The entries below should be quoted exactly, with no pictures carried over.

*** Data to process Section Begins ***

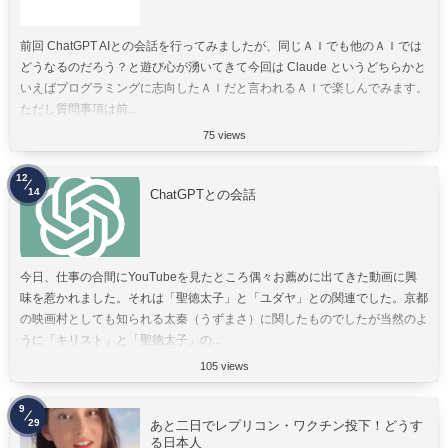
前回 ChatGPT AIとの会話を行ってみましたが、同じＡＩでも他のＡＩでは
どうなるのだろう？と遊び心が湧いてきて今回は Claude というどちらかと
いえばプログラミングに志向したＡＩだと言われるＡＩで楽しんでみます。
ただし質問事項は前...
75 views
12
14
ChatGPTとの会話
今日、仕事の合間にYouTubeを見たところ偶々お薦めに出てきた動画に興
味を惹かれました。それは「聖徳太子」と「ユダヤ」との関連でした。京都
の映画村としても知られる太秦（うずまさ）に関したものでしたが当然のよ
うに「キリスト」と「聖徳太子」の...
105 views
9
29
あと二日でレプリコン・ワクチン投下！どうす
る日本人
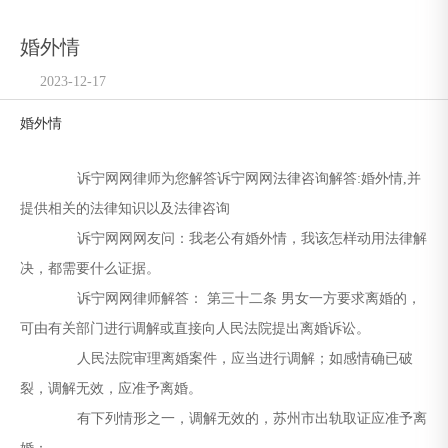
婚外情
2023-12-17
婚外情
诉宁网网律师为您解答诉宁网网法律咨询解答:婚外情,并
提供相关的法律知识以及法律咨询
诉宁网网网友问：我老公有婚外情，我该怎样动用法律解
决，都需要什么证据。
诉宁网网律师解答： 第三十二条 男女一方要求离婚的，
可由有关部门进行调解或直接向人民法院提出离婚诉讼。
人民法院审理离婚案件，应当进行调解；如感情确已破
裂，调解无效，应准予离婚。
有下列情形之一，调解无效的，苏州市出轨取证应准予离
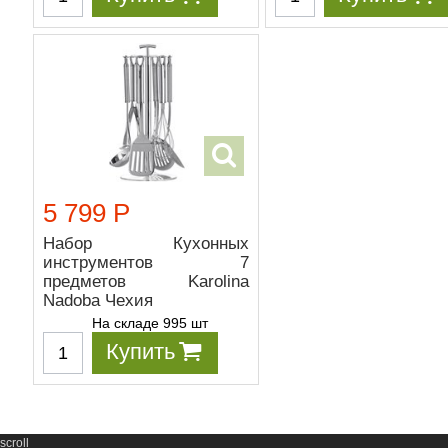
5 799 Р
Набор Кухонных
инструментов 7
предметов Karolina
Nadoba Чехия
На складе 995 шт
Купить
scroll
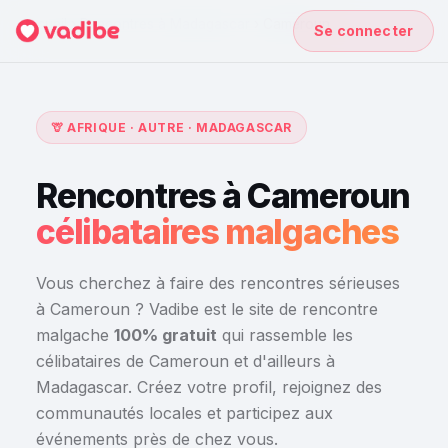
Accueil
›
Rencontres à Madagascar
›
Cameroun
Se connecter
🦒 AFRIQUE · AUTRE · MADAGASCAR
Rencontres à Cameroun
célibataires malgaches
Vous cherchez à faire des rencontres sérieuses
à Cameroun ? Vadibe est le site de rencontre
malgache
100% gratuit
qui rassemble les
célibataires de Cameroun et d'ailleurs à
Madagascar. Créez votre profil, rejoignez des
communautés locales et participez aux
événements près de chez vous.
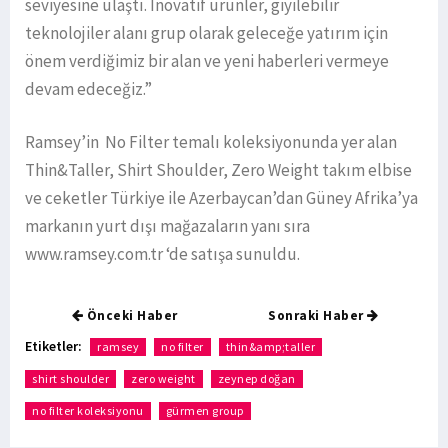
seviyesine ulaştı. Inovatif ürünler, giyilebilir
teknolojiler alanı grup olarak geleceğe yatırım için
önem verdiğimiz bir alan ve yeni haberleri vermeye
devam edeceğiz.”
Ramsey’in No Filter temalı koleksiyonunda yer alan
Thin&Taller, Shirt Shoulder, Zero Weight takım elbise
ve ceketler Türkiye ile Azerbaycan’dan Güney Afrika’ya
markanın yurt dışı mağazaların yanı sıra
www.ramsey.com.tr ‘de satışa sunuldu.
Önceki Haber
Sonraki Haber
Etiketler:
ramsey
no filter
thin&amp;taller
shirt shoulder
zero weight
zeynep doğan
no filter koleksiyonu
gürmen group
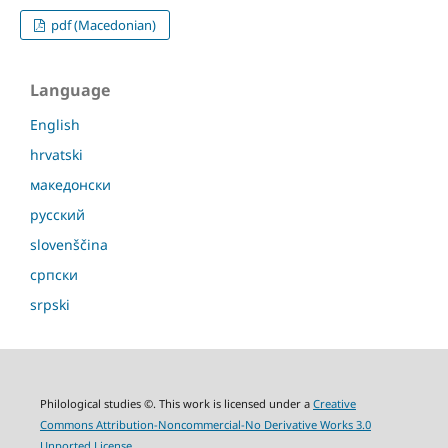
pdf (Macedonian)
Language
English
hrvatski
македонски
русский
slovenščina
српски
srpski
Philological studies ©. This work is licensed under a
Creative
Commons Attribution-Noncommercial-No Derivative Works 3.0
Unported License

*** Data to process Section Ends ***

### Result of this task
前回 ChatGPT AIとの会話を行ってみましたが、同じＡＩでも他のＡＩでは
どうなるのだろう？と遊び心が湧いてきて今回は Claude というどちらかと
いえばプログラミングに志向したＡＩだと言われるＡＩで楽しんでみます。
ただし質問事項は前...
75 views
12
14
ChatGPTとの会話
今日、仕事の合間にYouTubeを見たところ偶々お薦めに出てきた動画に興
味を惹かれました。それは「聖徳太子」と「ユダヤ」との関連でした。京都
の映画村としても知られる太秦（うずまさ）に関したものでしたが当然のよ
うに「キリスト」と「聖徳太子」の...
105 views
9
29
あと二日でレプリコン・ワクチン投下！どうす
る日本人
婚外情
2023-12-17
婚外情
诉宁网网律师为您解答诉宁网网法律咨询解答:婚外情,并
提供相关的法律知识以及法律咨询
诉宁网网网友问：我老公有婚外情，我该怎样动用法律解
决，都需要什么证据。
诉宁网网律师解答： 第三十二条 男女一方要求离婚的，
可由有关部门进行调解或直接向人民法院提出离婚诉讼。
人民法院审理离婚案件，应当进行调解；如感情确已破
裂，调解无效，应准予离婚。
有下列情形之一，调解无效的，苏州市出轨取证应准予离
5 799 Р
Набор Кухонных
инструментов 7
предметов Karolina
Nadoba Чехия
На складе 995 шт
Купить
scroll
Accueil
›
Rencontres à Madagascar
›
Cameroun
Se connecter
🦒 AFRIQUE · AUTRE · MADAGASCAR
Rencontres à Cameroun
célibataires malgaches
Vous cherchez à faire des rencontres sérieuses
à Cameroun ? Vadibe est le site de rencontre
malgache
100% gratuit
qui rassemble les
célibataires de Cameroun et d'ailleurs à
Madagascar. Créez votre profil, rejoignez des
communautés locales et participez aux
événements près de chez vous.
seviyesine ulaştı. Inovatif ürünler, giyilebilir
teknolojiler alanı grup olarak geleceğe yatırım için
önem verdiğimiz bir alan ve yeni haberleri vermeye
devam edeceğiz.”
Ramsey’in No Filter temalı koleksiyonunda yer alan
Thin&Taller, Shirt Shoulder, Zero Weight takım elbise
ve ceketler Türkiye ile Azerbaycan’dan Güney Afrika’ya
markanın yurt dışı mağazaların yanı sıra
www.ramsey.com.tr ‘de satışa sunuldu.
Önceki Haber
Sonraki Haber
Etiketler:
ramsey
no filter
thin&amp;taller
shirt shoulder
zero weight
zeynep doğan
no filter koleksiyonu
gürmen group
pdf (Macedonian)
Language
English
hrvatski
македонски
русский
slovenščina
српски
srpski
Philological studies ©. This work is licensed under a
Creative
Commons Attribution-Noncommercial-No Derivative Works 3.0
Unported License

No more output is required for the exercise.